The silver-haired priest celebrates Mass, buries the dead and meets with his staff, a team of dedicated deacons and women religious working to bring the sacraments out to the reservations.

Fr. Jamison, the new director of Native American ministries for the Diocese of Phoenix, wasn’t necessarily looking for a title when he applied to serve the Native American communities in Arizona.

“I knew there was an opening and I knew they needed help. I came down here five or six years ago and said some Masses on the reservation, and I was amazed at the lack of ordained priests to say Masses and to do the sacraments,” he said.

“In those days, maybe there was just one priest floating around and a couple of deacons doing this or that,” he added. “There’s nothing wrong with that, but I think Bishop Olmsted — without having talked to him personally about this very much — I think he loves the Indian people so much that he wanted to provide sacraments for them on a regular basis.”

So instead of serving one reservation as a parish priest, Fr. Jamison found himself acquiring added responsibilities and a wider terrain.

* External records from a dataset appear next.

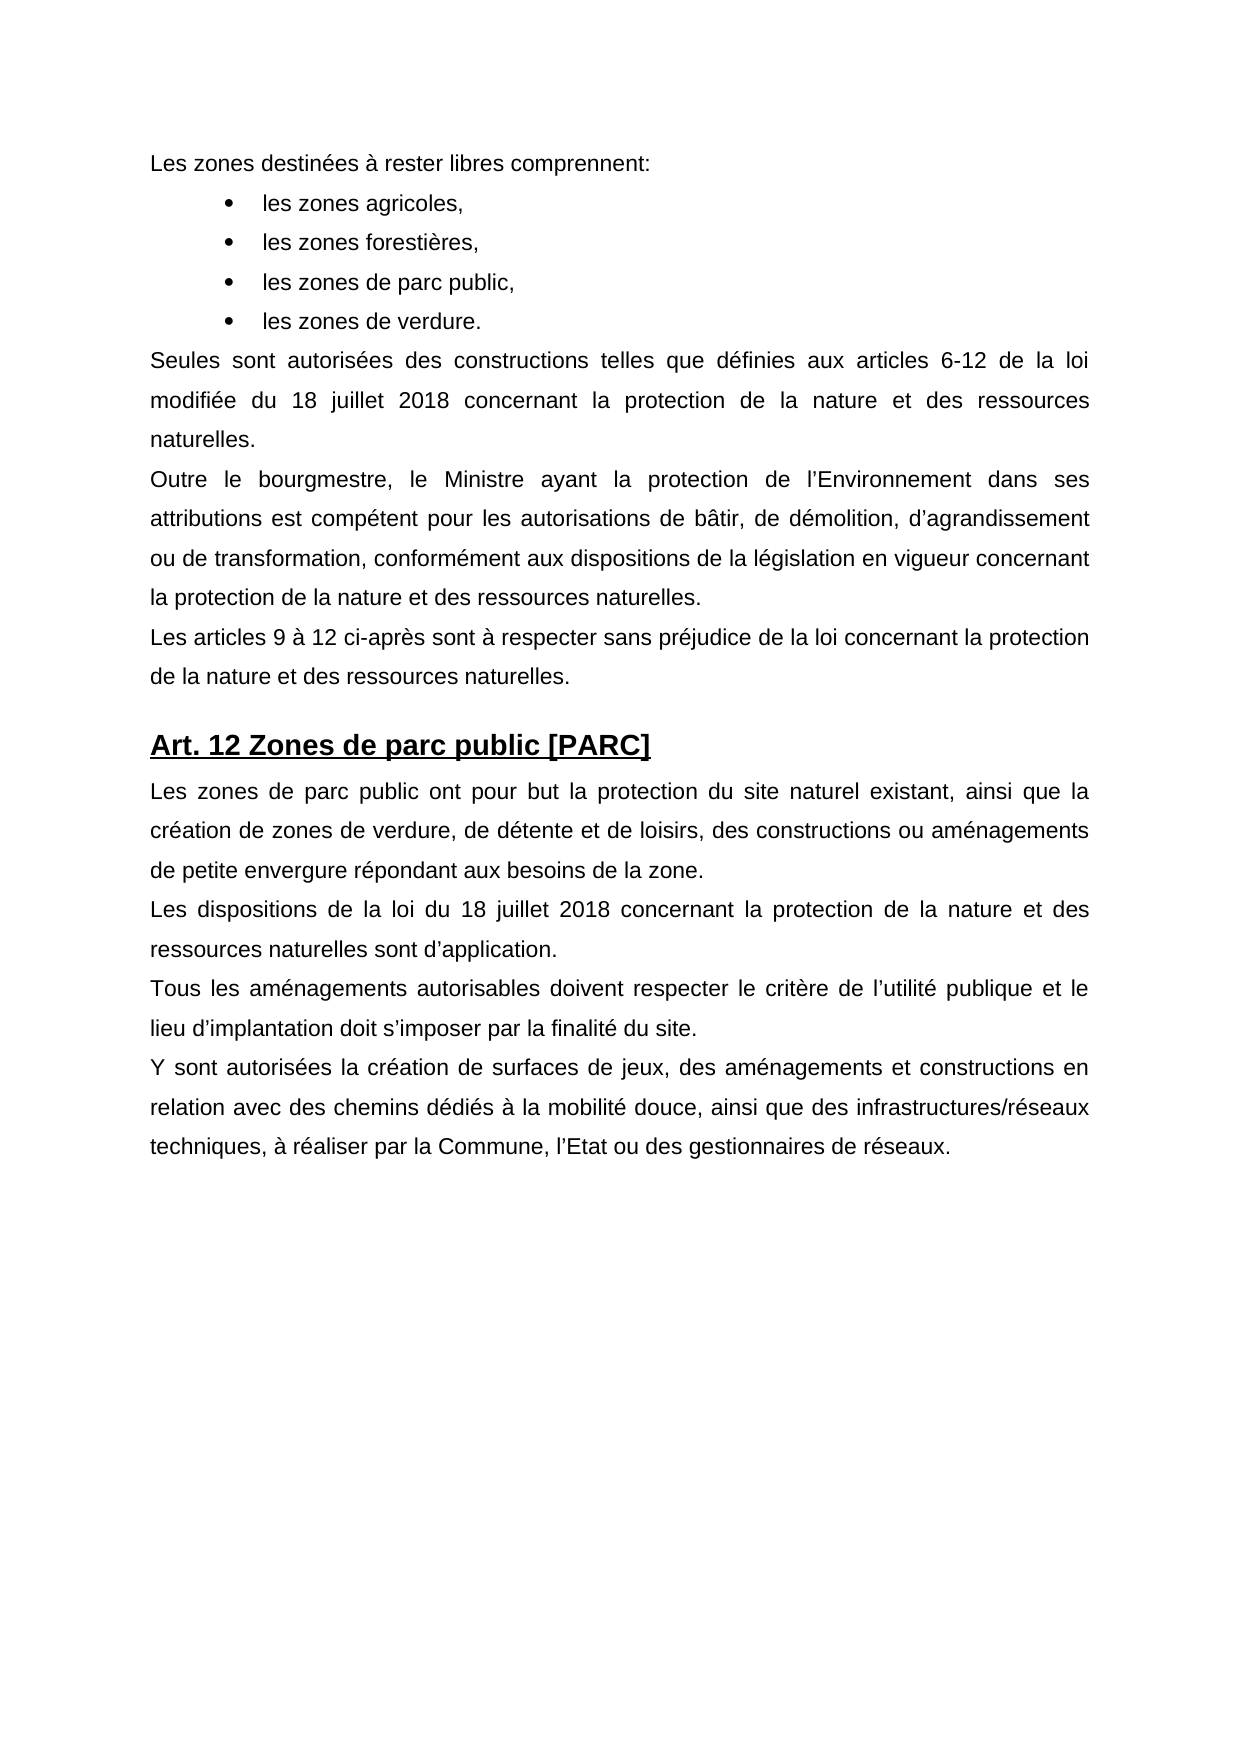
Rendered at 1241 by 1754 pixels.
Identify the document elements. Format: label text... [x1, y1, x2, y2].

text Tous les aménagements autorisables doivent respecter le critère de l’utilité publique et le lieu d’implantation doit s’imposer par la finalité du site. [150, 975, 1090, 1041]
text Outre le bourgmestre, le Ministre ayant la protection de l’Environnement dans ses attributions est compétent pour les autorisations de bâtir, de démolition, d’agrandissement ou de transformation, conformément aux dispositions de la législation en vigueur concernant la protection de la nature et des ressources naturelles. [150, 466, 1090, 611]
text Y sont autorisées la création de surfaces de jeux, des aménagements et constructions en relation avec des chemins dédiés à la mobilité douce, ainsi que des infrastructures/réseaux techniques, à réaliser par la Commune, l’Etat ou des gestionnaires de réseaux. [150, 1054, 1090, 1160]
text Les articles 9 à 12 ci-après sont à respecter sans préjudice de la loi concernant la protection de la nature et des ressources naturelles. [150, 624, 1090, 689]
subtitle Art. 12 Zones de parc public [PARC] [150, 728, 1090, 761]
text Les dispositions de la loi du 18 juillet 2018 concernant la protection de la nature et des ressources naturelles sont d’application. [150, 896, 1090, 962]
list les zones de parc public, [225, 268, 1090, 295]
text Seules sont autorisées des constructions telles que définies aux articles 6-12 de la loi modifiée du 18 juillet 2018 concernant la protection de la nature et des ressources naturelles. [150, 347, 1090, 453]
list les zones de verdure. [225, 308, 1090, 334]
text Les zones destinées à rester libres comprennent: [150, 150, 1090, 176]
list les zones forestières, [225, 229, 1090, 255]
list les zones agricoles, [225, 189, 1090, 216]
text Les zones de parc public ont pour but la protection du site naturel existant, ainsi que la création de zones de verdure, de détente et de loisirs, des constructions ou aménagements de petite envergure répondant aux besoins de la zone. [150, 778, 1090, 883]
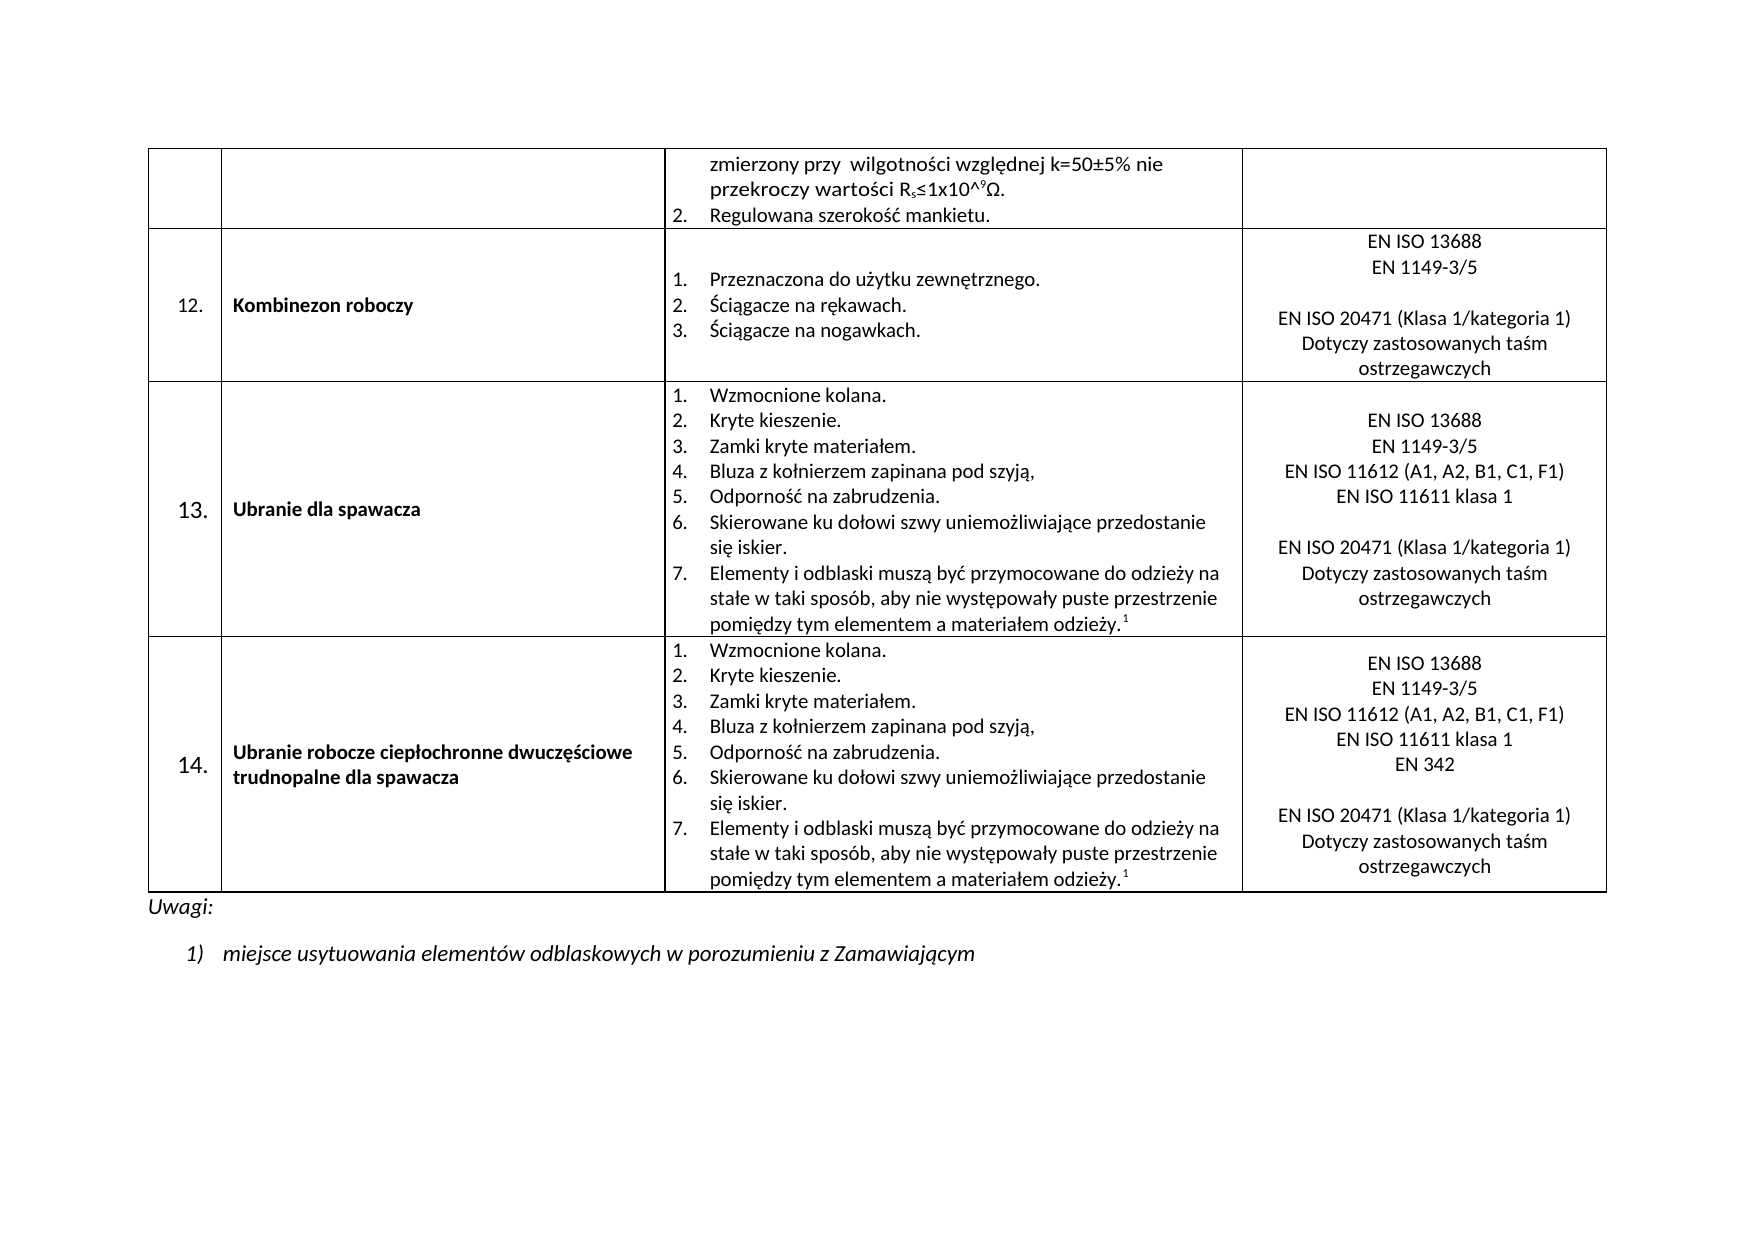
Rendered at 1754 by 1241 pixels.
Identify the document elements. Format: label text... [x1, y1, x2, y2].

table_cell Ubranie dla spawacza [222, 382, 664, 636]
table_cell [1243, 149, 1606, 227]
table_cell EN ISO 13688 EN 1149-3/5 EN ISO 11612 (A1, A2, B1, C1, F1) EN ISO 11611 klasa 1 EN 342 EN ISO 20471 (Klasa 1/kategoria 1) Dotyczy zastosowanych taśm ostrzegawczych [1243, 637, 1606, 891]
table_cell Przeznaczona do użytku zewnętrznego. Ściągacze na rękawach. Ściągacze na nogawkach. [666, 229, 1242, 381]
table_cell [149, 229, 221, 381]
table_cell [149, 637, 221, 891]
text Uwagi: [148, 893, 1606, 920]
table_cell Kombinezon roboczy [222, 229, 664, 381]
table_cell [222, 149, 664, 227]
table_cell [149, 382, 221, 636]
table_cell EN ISO 13688 EN 1149-3/5 EN ISO 20471 (Klasa 1/kategoria 1) Dotyczy zastosowanych taśm ostrzegawczych [1243, 229, 1606, 381]
table_cell EN ISO 13688 EN 1149-3/5 EN ISO 11612 (A1, A2, B1, C1, F1) EN ISO 11611 klasa 1 EN ISO 20471 (Klasa 1/kategoria 1) Dotyczy zastosowanych taśm ostrzegawczych [1243, 382, 1606, 636]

“There’s probably 10,000 people more qualified than me to have the position but I am a priest and I can give something that other people cannot give. I’m a pretty good homilist too,” he said breaking into a wide smile.

Fr. David Sanfilippo, the vicar general who oversees the Office of Ethnic Ministries, said the diocese is blessed to have Fr. Jamison’s wealth of priestly ministry,

“His pastoral experience and love for our Native American brothers and sisters makes him the right person for this position, and we thank God he is here,” Fr. Sanfilippo said.

Five months into the job, Fr. Jamison said he is still adjusting to the nuances of splitting his time between the Diocesan Pastoral Center and the reservations.

“I would like to be able to find the time to read more of the cultural, linguistic, ethnological and anthropological roots of these people,” he said. “I think you can never know enough about the people you are ministering to. They have their unique backgrounds, their histories, their traditions and their culture.”

For the majority of his 32 years in the priesthood, Fr. Jamison worked with the Pueblo Indians in northwestern New Mexico, the only place in the world where languages like Zuni, Keres and Tewa can be found, he said.

For 13 of those years, he worked as a pastor at Zuni, the largest Indian Pueblo in New Mexico. Throughout his priesthood, he also oversaw various Catholic Pueblo schools.

As pastor, the trim 60-year-old learned about managing teachers and finances. And when things got tough and money was short, Fr. Jamison asked his students to pray to St. Anthony of Padua, often referred to as “the Wonder-Worker.” Students prayed every day, he said, because “even God can’t deny the kids.”

Fr. Jamison hopes to use his ability to negotiate with a higher power as he leads the diocese’s efforts to build two new churches — St. Francis of Assisi in Ak-Chin and St. Anthony of Padua in Sacaton — and as he directs his small staff in evangelizing the furthermost regions of the diocese.

“I am just a dull, normal priest that along with the other valuable priests and deacons on my staff, we want to provide quality Catholic sacraments and Eucharist in a sacred environment,” said the priest, who recently ran the P.F. Chang’s Rock ‘n Roll Half-Marathon in under two hours.

“They are just regular people like anybody else and if they have a quality homily and a quality Eucharist and quality music and a quality space environment, they would be very receptive to that and respond to that. It’s really very simple.”